### WHAT YOU NEED TO DO
Nothing should differ. Repeat every record as written.
*** Opening INPUT RECORDS ***
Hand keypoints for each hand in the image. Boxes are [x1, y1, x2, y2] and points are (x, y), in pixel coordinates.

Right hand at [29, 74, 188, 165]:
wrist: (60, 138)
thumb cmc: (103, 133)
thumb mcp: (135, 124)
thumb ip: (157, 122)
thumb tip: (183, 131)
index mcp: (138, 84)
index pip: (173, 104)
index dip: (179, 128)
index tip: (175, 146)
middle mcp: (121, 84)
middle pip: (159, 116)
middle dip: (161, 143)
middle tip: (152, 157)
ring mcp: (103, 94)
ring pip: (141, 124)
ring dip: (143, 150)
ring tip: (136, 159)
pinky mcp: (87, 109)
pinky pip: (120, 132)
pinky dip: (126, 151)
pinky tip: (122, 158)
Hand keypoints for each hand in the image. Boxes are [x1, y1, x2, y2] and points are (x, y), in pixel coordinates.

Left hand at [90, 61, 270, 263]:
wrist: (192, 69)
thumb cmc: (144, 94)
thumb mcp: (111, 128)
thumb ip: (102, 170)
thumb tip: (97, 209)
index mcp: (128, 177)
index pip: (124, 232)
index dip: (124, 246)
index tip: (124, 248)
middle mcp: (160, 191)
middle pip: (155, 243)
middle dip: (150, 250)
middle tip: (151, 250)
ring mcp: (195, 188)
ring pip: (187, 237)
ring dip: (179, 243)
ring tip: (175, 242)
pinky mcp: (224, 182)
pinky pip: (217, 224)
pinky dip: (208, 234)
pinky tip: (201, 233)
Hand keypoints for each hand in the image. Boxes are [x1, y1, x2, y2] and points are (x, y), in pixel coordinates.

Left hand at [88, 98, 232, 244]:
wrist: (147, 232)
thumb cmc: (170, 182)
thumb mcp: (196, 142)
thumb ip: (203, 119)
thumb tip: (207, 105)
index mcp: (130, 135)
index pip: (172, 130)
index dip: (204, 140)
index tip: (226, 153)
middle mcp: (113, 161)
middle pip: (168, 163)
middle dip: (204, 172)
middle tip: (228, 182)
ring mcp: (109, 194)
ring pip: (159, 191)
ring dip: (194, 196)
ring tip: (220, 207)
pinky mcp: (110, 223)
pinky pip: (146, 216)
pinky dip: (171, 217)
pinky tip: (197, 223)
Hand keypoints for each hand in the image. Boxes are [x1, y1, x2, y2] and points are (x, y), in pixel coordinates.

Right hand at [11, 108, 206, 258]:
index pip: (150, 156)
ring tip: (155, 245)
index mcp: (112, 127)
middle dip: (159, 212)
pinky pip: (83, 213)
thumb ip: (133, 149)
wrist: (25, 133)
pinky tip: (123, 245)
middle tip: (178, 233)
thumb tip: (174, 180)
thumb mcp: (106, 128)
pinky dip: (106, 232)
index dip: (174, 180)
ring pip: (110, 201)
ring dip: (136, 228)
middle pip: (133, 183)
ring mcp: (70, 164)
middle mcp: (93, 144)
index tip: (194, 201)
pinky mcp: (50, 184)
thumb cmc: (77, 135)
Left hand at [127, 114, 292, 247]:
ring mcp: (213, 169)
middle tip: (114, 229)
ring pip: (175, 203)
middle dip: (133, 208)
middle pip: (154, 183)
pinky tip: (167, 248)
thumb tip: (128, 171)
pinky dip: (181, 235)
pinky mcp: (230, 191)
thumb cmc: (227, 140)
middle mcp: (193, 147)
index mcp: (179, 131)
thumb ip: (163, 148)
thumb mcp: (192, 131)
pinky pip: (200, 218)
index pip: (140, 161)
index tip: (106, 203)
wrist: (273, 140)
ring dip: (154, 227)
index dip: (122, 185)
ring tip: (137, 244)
*** Closing INPUT RECORDS ***
### PROBLEM SOLUTION
Hand keypoints for each hand in the image. Boxes are [x1, y1, x2, y2] and points are (x, y), in pixel coordinates.

Right hand at [29, 74, 188, 165]:
wrist: (60, 138)
thumb cmc: (103, 133)
thumb mcp: (135, 124)
thumb ip: (157, 122)
thumb tip: (183, 131)
index mcp: (138, 84)
index pip: (173, 104)
index dip: (179, 128)
index tip: (175, 146)
middle mcp: (121, 84)
middle pip: (159, 116)
middle dip: (161, 143)
middle tip: (152, 157)
ring mcp: (103, 94)
ring pip: (141, 124)
ring dip: (143, 150)
ring tip: (136, 159)
pinky mcp: (87, 109)
pinky pip: (120, 132)
pinky dip: (126, 151)
pinky tip: (122, 158)
Hand keypoints for each hand in the image. Boxes are [x1, y1, x2, y2] and points are (x, y), in pixel coordinates.

Left hand at [90, 61, 270, 263]:
wrist: (192, 69)
thumb cmc: (144, 94)
thumb mcp: (111, 128)
thumb ip: (102, 170)
thumb tip: (97, 209)
index mcp: (128, 177)
index pip: (124, 232)
index dip: (124, 246)
index tip: (124, 248)
middle mcp: (160, 191)
middle pip: (155, 243)
middle dip: (150, 250)
middle tip: (151, 250)
ring mcp: (195, 188)
ring pip: (187, 237)
ring dip: (179, 243)
ring tip: (175, 242)
pinky mcp: (224, 182)
pinky pip: (217, 224)
pinky dip: (208, 234)
pinky tip: (201, 233)
Hand keypoints for each hand in the image. Boxes are [x1, y1, x2, y2] and points are (x, y), in pixel coordinates.

Left hand at [88, 98, 232, 244]:
wrist: (147, 232)
thumb cmc: (170, 182)
thumb mcp: (196, 142)
thumb ip: (203, 119)
thumb tip: (207, 105)
index mcp: (130, 135)
index pip: (172, 130)
index dip: (204, 140)
index tip: (226, 153)
middle mcp: (113, 161)
middle pip: (168, 163)
middle dip: (204, 172)
middle tip: (228, 182)
ring mcp: (109, 194)
ring pip: (159, 191)
ring dip: (194, 196)
ring tip: (220, 207)
pinky mcp: (110, 223)
pinky pip: (146, 216)
pinky dip: (171, 217)
pinky tip: (197, 223)
Hand keypoints for each hand in the image. Boxes are [x1, y1, x2, y2] and points are (x, y), in pixel coordinates.

Right hand at [11, 108, 206, 258]:
index pip: (150, 156)
ring tip: (155, 245)
index mcp: (112, 127)
middle dip: (159, 212)
pinky pip: (83, 213)
thumb ip: (133, 149)
wrist: (25, 133)
pinky tip: (123, 245)
middle tip: (178, 233)
thumb tip: (174, 180)
thumb mcp: (106, 128)
pinky dip: (106, 232)
index dip: (174, 180)
ring pip: (110, 201)
ring dip: (136, 228)
middle pip: (133, 183)
ring mcp: (70, 164)
middle mcp: (93, 144)
index tip: (194, 201)
pinky mcp: (50, 184)
thumb cmc: (77, 135)
Left hand at [127, 114, 292, 247]:
ring mcp: (213, 169)
middle tip: (114, 229)
ring pip: (175, 203)
middle dip: (133, 208)
middle pip: (154, 183)
pinky tip: (167, 248)
thumb tip: (128, 171)
pinky dip: (181, 235)
pinky mcp: (230, 191)
thumb cmc: (227, 140)
middle mcp: (193, 147)
index mcp: (179, 131)
thumb ip: (163, 148)
thumb mcp: (192, 131)
pinky pip: (200, 218)
index pip: (140, 161)
index tip: (106, 203)
wrist: (273, 140)
ring dip: (154, 227)
index dip: (122, 185)
ring tip: (137, 244)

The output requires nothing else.